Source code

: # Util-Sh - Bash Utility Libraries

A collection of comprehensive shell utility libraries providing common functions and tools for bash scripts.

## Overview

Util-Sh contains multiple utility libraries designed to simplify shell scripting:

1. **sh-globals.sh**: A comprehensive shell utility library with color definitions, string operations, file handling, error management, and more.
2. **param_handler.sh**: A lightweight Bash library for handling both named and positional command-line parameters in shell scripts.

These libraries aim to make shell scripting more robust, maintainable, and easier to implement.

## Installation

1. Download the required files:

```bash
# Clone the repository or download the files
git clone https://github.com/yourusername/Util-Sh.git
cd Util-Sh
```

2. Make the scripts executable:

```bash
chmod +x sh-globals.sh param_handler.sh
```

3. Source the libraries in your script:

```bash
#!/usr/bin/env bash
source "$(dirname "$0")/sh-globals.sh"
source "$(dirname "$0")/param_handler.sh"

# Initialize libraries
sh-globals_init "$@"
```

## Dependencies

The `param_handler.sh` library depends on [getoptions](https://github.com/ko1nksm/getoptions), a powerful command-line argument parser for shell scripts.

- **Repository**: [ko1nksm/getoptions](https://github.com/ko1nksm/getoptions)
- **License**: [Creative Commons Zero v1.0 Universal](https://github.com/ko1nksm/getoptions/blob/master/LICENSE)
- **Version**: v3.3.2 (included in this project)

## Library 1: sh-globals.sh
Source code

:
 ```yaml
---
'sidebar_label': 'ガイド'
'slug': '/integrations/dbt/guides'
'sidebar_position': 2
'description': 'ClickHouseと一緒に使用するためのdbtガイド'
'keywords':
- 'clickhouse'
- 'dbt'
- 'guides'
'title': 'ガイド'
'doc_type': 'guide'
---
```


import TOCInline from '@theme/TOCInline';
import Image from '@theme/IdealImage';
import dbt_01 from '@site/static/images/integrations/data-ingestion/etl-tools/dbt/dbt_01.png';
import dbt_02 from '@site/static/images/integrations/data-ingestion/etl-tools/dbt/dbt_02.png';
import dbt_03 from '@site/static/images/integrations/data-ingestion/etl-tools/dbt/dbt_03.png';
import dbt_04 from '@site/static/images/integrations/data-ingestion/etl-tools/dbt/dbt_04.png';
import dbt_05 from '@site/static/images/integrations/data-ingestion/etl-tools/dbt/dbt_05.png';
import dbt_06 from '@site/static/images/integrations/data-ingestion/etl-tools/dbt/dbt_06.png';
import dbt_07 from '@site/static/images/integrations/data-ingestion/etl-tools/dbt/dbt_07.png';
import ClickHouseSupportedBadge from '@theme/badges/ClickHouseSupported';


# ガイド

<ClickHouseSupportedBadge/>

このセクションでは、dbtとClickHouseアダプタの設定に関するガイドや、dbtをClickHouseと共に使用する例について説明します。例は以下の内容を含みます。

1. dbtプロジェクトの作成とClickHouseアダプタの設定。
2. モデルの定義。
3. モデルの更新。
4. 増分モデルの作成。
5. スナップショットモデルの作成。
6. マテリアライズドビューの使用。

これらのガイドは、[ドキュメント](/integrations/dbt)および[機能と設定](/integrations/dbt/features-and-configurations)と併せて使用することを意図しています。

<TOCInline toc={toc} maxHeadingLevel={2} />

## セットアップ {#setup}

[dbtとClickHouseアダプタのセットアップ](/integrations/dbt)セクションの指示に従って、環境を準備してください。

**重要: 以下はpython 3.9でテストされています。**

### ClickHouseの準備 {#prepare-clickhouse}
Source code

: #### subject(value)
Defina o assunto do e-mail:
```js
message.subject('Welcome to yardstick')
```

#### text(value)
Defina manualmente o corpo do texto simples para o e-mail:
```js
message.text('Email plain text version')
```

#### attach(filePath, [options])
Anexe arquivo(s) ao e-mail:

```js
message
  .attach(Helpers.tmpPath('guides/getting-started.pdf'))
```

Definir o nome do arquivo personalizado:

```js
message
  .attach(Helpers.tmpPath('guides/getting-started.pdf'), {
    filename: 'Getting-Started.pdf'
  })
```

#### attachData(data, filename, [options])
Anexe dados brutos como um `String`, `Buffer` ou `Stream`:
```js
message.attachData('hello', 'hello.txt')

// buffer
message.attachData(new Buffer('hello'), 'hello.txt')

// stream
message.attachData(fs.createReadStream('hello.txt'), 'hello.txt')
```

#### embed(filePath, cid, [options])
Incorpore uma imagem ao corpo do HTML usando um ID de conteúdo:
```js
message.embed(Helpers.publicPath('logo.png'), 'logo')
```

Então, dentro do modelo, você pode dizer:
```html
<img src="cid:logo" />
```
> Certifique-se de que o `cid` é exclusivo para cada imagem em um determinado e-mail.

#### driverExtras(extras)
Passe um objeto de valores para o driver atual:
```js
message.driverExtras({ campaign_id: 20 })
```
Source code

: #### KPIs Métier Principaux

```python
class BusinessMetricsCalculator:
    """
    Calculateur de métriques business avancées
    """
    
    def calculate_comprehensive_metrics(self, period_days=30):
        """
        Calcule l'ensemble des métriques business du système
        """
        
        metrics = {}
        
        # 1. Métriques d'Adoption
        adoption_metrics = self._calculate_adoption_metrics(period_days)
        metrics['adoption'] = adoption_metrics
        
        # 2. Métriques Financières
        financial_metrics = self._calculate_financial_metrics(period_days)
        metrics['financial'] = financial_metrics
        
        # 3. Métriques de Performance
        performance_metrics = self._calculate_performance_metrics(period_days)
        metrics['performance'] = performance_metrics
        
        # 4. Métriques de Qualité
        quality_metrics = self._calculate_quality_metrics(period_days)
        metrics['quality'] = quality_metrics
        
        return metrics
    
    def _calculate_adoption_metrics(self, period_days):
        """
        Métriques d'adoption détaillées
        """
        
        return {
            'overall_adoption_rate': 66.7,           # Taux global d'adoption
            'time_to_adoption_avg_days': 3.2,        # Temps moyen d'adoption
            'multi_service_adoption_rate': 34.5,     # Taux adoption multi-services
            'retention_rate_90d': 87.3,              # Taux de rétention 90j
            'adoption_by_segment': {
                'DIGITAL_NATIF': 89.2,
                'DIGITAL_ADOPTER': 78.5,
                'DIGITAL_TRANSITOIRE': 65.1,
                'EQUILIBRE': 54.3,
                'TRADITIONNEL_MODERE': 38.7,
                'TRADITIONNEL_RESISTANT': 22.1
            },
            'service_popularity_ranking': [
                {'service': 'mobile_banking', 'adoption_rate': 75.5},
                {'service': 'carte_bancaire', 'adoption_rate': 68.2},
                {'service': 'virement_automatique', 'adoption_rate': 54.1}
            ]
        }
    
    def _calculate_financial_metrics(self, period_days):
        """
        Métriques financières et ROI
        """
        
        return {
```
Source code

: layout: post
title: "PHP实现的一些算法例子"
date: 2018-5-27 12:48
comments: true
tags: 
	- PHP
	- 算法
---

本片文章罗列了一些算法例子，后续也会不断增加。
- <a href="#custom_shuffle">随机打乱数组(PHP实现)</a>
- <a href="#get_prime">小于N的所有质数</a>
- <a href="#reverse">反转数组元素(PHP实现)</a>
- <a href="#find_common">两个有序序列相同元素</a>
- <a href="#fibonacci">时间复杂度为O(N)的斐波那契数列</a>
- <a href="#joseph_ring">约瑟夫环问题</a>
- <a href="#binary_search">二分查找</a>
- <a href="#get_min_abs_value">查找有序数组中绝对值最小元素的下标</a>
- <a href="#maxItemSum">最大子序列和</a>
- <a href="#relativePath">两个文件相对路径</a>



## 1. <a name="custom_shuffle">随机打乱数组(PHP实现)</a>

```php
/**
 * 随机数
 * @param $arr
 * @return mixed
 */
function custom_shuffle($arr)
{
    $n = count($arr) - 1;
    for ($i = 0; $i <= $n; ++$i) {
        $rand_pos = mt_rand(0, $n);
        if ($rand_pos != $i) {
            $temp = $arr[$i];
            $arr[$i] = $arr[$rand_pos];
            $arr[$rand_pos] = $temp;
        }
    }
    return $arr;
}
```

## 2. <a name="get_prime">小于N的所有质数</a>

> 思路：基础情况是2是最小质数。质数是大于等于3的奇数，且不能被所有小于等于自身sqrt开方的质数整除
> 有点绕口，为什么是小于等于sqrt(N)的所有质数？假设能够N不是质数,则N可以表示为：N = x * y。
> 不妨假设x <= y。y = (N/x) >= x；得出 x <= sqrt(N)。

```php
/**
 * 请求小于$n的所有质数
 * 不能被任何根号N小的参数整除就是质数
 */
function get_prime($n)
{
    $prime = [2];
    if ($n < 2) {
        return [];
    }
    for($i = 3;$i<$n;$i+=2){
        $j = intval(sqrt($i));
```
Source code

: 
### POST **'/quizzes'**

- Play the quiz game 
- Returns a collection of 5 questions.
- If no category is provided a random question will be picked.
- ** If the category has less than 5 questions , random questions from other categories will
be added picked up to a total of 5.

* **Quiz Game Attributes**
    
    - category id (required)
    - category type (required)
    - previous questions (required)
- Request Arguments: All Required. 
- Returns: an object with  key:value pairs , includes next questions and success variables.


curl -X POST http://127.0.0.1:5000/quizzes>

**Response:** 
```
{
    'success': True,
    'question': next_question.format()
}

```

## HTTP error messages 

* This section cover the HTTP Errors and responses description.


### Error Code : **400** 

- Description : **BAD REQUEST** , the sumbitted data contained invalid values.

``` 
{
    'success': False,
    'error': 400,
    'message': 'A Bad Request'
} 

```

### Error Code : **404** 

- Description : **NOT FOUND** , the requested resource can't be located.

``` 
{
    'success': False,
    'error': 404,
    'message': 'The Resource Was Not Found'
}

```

→ Problem: In the listing above, show every line with the word "will".

→ Task output:
- If no category is provided a random question will be picked.
- ** If the category has less than 5 questions , random questions from other categories will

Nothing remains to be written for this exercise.